My most anticipated release this week comes from the fiction section: The Amazing Adventures of Kavalier & Clay By Michael Chabon, Narrated by David Colacci for Brilliance Audio. FINALLY an UNABRIDGED recording! Colacci’s narration of the abridged version was a mere 8 hrs and 53 mins — about one third of the full 26 hrs and 20 mins of the unabridged recording. “It’s 1939, in New York City. Joe Kavalier, a young artist who has also been trained in the art of Houdiniesque escape, has just pulled off his greatest feat: smuggling himself out of Hitler’s Prague. He’s looking to make big money, fast, so that he can bring his family to freedom. His cousin, Brooklyn’s own Sammy Clay, is looking for a partner in creating the heroes, stories, and art for the latest novelty to hit the American dreamscape: the comic book.” Next: somebody bring us the unabridged Yiddish Policeman’s Union in digital audio, please.

 

Completing N. K. Jemisin’s Dreamblood duology just a month and a half after the release of The Killing Moon: Dreamblood, Book 1 is The Shadowed Sun: Dreamblood, Book 2, Narrated once again by Sarah Zimmerman for Hachette Audio: “Gujaareh, the city of dreams, suffers under the imperial rule of the Kisuati Protectorate. A city where the only law was peace now knows violence and oppression. And nightmares. A mysterious and deadly plague haunts the citizens of Gujaareh, dooming the infected to die screaming in their sleep. Trapped between dark dreams and cruel overlords, the people yearn to rise up - but Gujaareh has known peace for too long. Someone must show them the way.”
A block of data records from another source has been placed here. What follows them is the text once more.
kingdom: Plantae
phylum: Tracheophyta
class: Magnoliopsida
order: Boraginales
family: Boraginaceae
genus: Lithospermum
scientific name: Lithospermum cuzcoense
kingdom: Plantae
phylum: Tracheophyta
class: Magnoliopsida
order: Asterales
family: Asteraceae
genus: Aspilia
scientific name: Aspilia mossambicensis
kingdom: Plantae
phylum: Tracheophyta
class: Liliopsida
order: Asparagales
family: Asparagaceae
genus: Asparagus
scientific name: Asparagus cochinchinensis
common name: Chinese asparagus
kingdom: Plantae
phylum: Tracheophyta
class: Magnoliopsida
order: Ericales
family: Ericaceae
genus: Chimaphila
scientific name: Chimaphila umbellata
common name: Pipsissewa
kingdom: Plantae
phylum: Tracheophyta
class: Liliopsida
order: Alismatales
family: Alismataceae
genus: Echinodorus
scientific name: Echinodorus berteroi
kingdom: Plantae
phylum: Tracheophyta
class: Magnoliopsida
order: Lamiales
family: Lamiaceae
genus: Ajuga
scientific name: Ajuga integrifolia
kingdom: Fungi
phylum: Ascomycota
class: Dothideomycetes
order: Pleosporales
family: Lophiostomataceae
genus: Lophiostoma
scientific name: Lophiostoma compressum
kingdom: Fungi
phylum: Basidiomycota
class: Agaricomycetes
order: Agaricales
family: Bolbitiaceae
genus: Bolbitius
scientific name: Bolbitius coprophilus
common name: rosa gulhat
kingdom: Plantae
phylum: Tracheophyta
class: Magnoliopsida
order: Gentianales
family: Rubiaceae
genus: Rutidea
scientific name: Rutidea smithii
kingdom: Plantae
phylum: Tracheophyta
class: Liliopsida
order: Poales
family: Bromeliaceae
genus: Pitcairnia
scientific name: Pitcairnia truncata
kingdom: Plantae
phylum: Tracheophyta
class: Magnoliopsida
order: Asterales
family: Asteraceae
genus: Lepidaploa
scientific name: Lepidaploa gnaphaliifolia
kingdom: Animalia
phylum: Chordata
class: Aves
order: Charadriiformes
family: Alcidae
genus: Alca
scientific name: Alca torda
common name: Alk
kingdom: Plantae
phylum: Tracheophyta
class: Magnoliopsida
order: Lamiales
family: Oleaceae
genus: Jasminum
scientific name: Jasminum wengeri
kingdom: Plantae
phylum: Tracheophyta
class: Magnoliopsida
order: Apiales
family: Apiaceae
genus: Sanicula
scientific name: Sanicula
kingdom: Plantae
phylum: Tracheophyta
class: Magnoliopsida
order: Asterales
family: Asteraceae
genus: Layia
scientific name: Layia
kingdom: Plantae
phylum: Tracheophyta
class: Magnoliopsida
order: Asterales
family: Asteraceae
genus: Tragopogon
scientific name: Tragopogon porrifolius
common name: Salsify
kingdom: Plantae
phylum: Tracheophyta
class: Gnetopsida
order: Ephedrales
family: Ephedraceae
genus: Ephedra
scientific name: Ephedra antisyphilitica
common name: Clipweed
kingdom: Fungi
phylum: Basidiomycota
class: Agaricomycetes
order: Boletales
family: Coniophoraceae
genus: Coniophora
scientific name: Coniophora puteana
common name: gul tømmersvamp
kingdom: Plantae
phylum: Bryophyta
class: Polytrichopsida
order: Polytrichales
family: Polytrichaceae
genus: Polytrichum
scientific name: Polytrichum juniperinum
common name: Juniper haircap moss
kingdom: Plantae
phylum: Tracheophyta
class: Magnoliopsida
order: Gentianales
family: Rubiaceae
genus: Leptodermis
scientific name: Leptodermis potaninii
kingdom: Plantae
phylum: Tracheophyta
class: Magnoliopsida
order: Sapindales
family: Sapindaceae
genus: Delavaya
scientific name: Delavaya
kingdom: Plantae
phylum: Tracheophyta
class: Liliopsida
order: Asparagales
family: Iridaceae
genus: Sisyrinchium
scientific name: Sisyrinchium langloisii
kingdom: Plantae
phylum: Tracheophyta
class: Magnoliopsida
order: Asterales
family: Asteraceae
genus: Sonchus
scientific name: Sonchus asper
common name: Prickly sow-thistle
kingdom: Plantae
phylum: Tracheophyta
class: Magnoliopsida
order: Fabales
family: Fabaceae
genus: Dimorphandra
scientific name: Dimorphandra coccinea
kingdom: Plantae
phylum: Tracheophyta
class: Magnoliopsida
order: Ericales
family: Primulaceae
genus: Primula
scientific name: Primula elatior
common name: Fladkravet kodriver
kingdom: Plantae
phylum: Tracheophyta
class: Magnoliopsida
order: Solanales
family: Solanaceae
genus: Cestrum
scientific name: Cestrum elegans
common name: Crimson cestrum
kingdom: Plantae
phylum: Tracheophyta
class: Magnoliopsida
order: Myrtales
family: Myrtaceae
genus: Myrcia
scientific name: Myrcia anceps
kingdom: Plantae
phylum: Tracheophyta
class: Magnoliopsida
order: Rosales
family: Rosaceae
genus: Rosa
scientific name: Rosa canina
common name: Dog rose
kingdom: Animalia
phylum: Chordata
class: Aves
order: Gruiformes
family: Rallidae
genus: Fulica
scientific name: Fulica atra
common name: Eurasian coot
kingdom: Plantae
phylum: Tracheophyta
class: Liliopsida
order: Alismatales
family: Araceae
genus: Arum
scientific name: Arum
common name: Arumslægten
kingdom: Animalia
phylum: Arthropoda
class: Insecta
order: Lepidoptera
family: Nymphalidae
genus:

It’s also another busy week for Audible Frontiers, bringing several previously published series to audio. The series I’m most excited about is Brenda Cooper’s  Silver Ship which begins with The Silver Ship and the Sea: Silver Ship, Book 1 (2007), Narrated by Lauren Fortgang. Fortgang is joined by Christopher Kipiniak for the remainder of the series: Reading the Wind: Silver Ship, Book 2 (2008) and Wings of Creation: Silver Ship, Book 3 (2009). The first of the two main reasons I’m excited about this release is having previously liked Cooper’s work: both her novel co-written with Larry Niven, Building Harlequin’s Moon, and her short fiction (particularly “My Father’s Singularity” at Clarkesworld). The second is the pitch for the series: “The colony planet Fremont is joyous, riotous, and very wild. Its grasses can cut your arms and legs to ribbons, the rinds of its precious fruit can skewer your thumbs, and some of the predators are bigger than humans. Meteors fall from the sky and volcanoes erupt. Fremont is verdant, rich, beautiful, and dangerous. Fremont’s single town, Artistos, perches on a cliff below rugged mountains. Below Artistos lie the Grass Plains, which lead down to the sea. And in the middle of the Grass Plains, a single silver spaceship lies quiet and motionless. The seasons do not dull it, nor do the winds scratch it - and the fearful citizens of Artistos won’t go near it.”

 

The other series which most jumps out at me is David Louis Edelman’s Jump 225 Trilogy. Published in print (in the US) by Pyr, the series begins with Infoquake: Jump 225 Trilogy, Book 1 and is narrated throughout by Tom Dheere. Here’s the pitch, involving pitches: “How far should you go to make a profit? Infoquake, the debut novel by David Louis Edelman, takes speculative fiction into alien territory: the corporate boardroom of the far future. It’s a stunning trip through the trenches of a technological war fought with product demos, press releases, and sales pitches.” The series continues with Multireal: Jump 225 Trilogy, Book 2 and Geosynchron: Jump 225 Trilogy, Book 3.